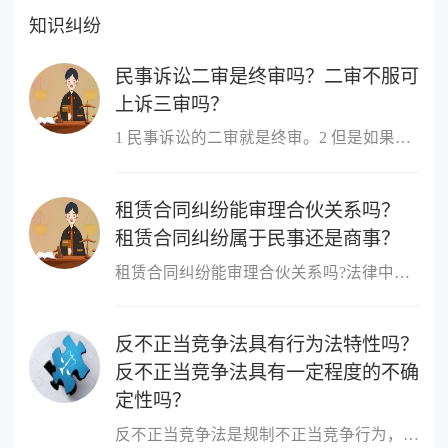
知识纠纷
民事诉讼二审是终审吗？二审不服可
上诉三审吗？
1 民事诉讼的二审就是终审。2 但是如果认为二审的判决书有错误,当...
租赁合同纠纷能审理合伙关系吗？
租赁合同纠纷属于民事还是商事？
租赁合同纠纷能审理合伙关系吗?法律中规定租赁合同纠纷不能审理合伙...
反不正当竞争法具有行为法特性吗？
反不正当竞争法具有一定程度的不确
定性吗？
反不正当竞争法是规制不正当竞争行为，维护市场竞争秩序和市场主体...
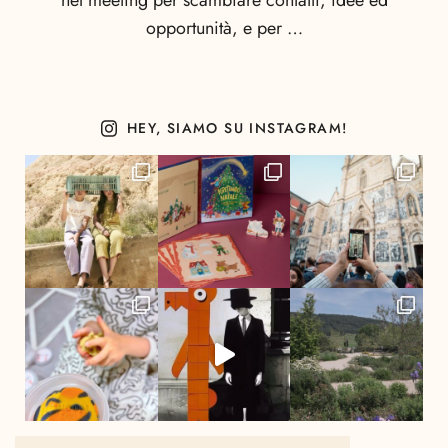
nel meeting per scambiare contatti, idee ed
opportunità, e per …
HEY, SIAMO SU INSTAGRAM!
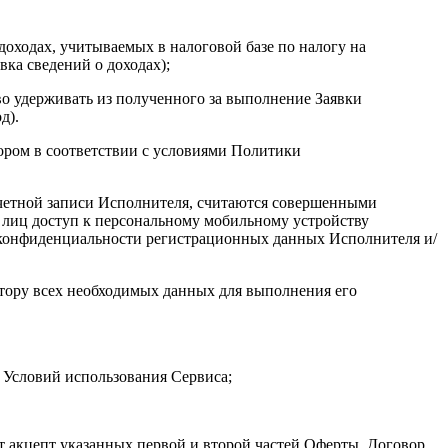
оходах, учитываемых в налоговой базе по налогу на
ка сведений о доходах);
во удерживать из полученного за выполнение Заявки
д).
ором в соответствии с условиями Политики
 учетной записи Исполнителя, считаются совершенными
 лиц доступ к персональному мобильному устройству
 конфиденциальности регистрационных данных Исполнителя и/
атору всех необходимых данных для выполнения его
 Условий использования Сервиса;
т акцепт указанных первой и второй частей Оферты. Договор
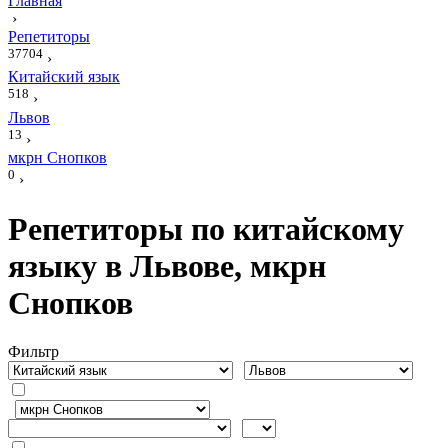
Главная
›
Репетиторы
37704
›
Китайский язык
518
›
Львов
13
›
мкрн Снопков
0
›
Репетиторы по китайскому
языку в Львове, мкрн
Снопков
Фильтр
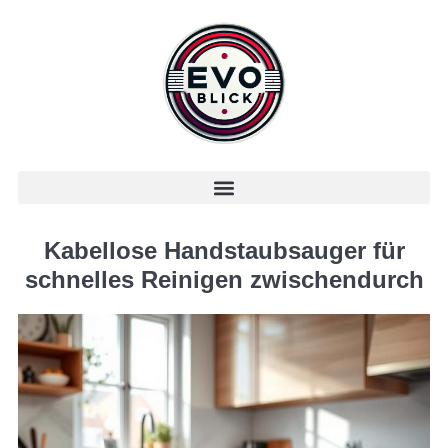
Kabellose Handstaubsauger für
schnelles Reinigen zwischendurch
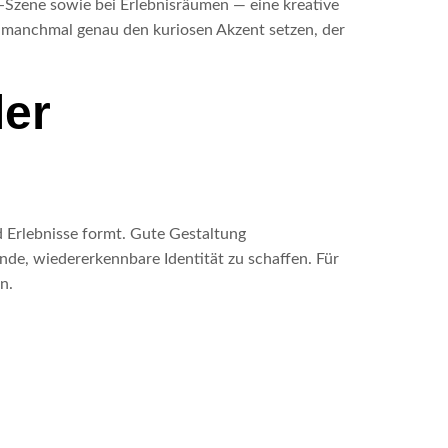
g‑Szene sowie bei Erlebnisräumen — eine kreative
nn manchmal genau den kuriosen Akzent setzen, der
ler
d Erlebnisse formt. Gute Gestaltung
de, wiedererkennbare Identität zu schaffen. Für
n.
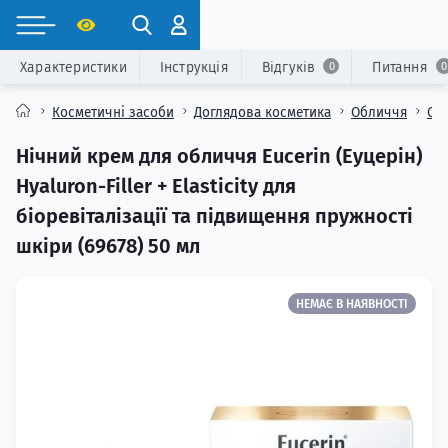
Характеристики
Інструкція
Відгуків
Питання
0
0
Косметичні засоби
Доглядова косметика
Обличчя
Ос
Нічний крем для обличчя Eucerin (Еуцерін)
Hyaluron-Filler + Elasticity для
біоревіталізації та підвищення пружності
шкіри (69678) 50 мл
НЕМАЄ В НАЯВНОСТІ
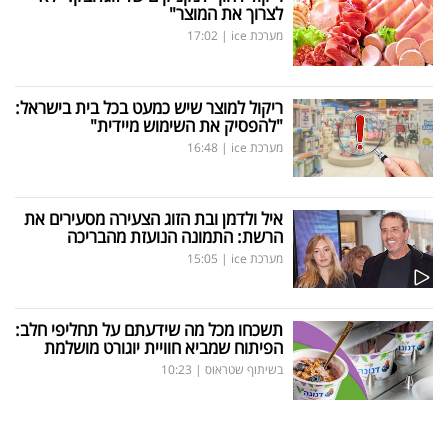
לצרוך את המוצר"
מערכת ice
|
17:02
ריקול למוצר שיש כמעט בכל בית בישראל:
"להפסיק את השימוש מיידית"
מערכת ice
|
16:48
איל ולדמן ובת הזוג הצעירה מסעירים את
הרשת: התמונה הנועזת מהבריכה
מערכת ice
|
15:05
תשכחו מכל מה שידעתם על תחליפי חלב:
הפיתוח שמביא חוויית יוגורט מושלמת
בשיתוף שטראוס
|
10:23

== Task description ==
An exact copy of every record above is required, with all pictures omitted.

== Worked solution ==
知识纠纷
民事诉讼二审是终审吗？二审不服可
上诉三审吗？
1 民事诉讼的二审就是终审。2 但是如果认为二审的判决书有错误,当...
租赁合同纠纷能审理合伙关系吗？
租赁合同纠纷属于民事还是商事？
租赁合同纠纷能审理合伙关系吗?法律中规定租赁合同纠纷不能审理合伙...
反不正当竞争法具有行为法特性吗？
反不正当竞争法具有一定程度的不确
定性吗？
反不正当竞争法是规制不正当竞争行为，维护市场竞争秩序和市场主体...
nel meeting per scambiare contatti, idee ed
opportunità, e per …
HEY, SIAMO SU INSTAGRAM!
оходах, учитываемых в налоговой базе по налогу на
ка сведений о доходах);
во удерживать из полученного за выполнение Заявки
д).
ором в соответствии с условиями Политики
 учетной записи Исполнителя, считаются совершенными
 лиц доступ к персональному мобильному устройству
 конфиденциальности регистрационных данных Исполнителя и/
атору всех необходимых данных для выполнения его
 Условий использования Сервиса;
т акцепт указанных первой и второй частей Оферты. Договор
Главная
›
Репетиторы
37704
›
Китайский язык
518
›
Львов
13
›
мкрн Снопков
0
›
Репетиторы по китайскому
языку в Львове, мкрн
Снопков
Фильтр
Kabellose Handstaubsauger für
schnelles Reinigen zwischendurch
g‑Szene sowie bei Erlebnisräumen — eine kreative
nn manchmal genau den kuriosen Akzent setzen, der
ler
d Erlebnisse formt. Gute Gestaltung
de, wiedererkennbare Identität zu schaffen. Für
n.
Характеристики
Інструкція
Відгуків
Питання
0
0
Косметичні засоби
Доглядова косметика
Обличчя
Ос
Нічний крем для обличчя Eucerin (Еуцерін)
Hyaluron-Filler + Elasticity для
біоревіталізації та підвищення пружності
шкіри (69678) 50 мл
НЕМАЄ В НАЯВНОСТІ
לצרוך את המוצר"
מערכת ice
|
17:02
ריקול למוצר שיש כמעט בכל בית בישראל:
"להפסיק את השימוש מיידית"
מערכת ice
|
16:48
איל ולדמן ובת הזוג הצעירה מסעירים את
הרשת: התמונה הנועזת מהבריכה
מערכת ice
|
15:05
תשכחו מכל מה שידעתם על תחליפי חלב:
הפיתוח שמביא חוויית יוגורט מושלמת
בשיתוף שטראוס
|
10:23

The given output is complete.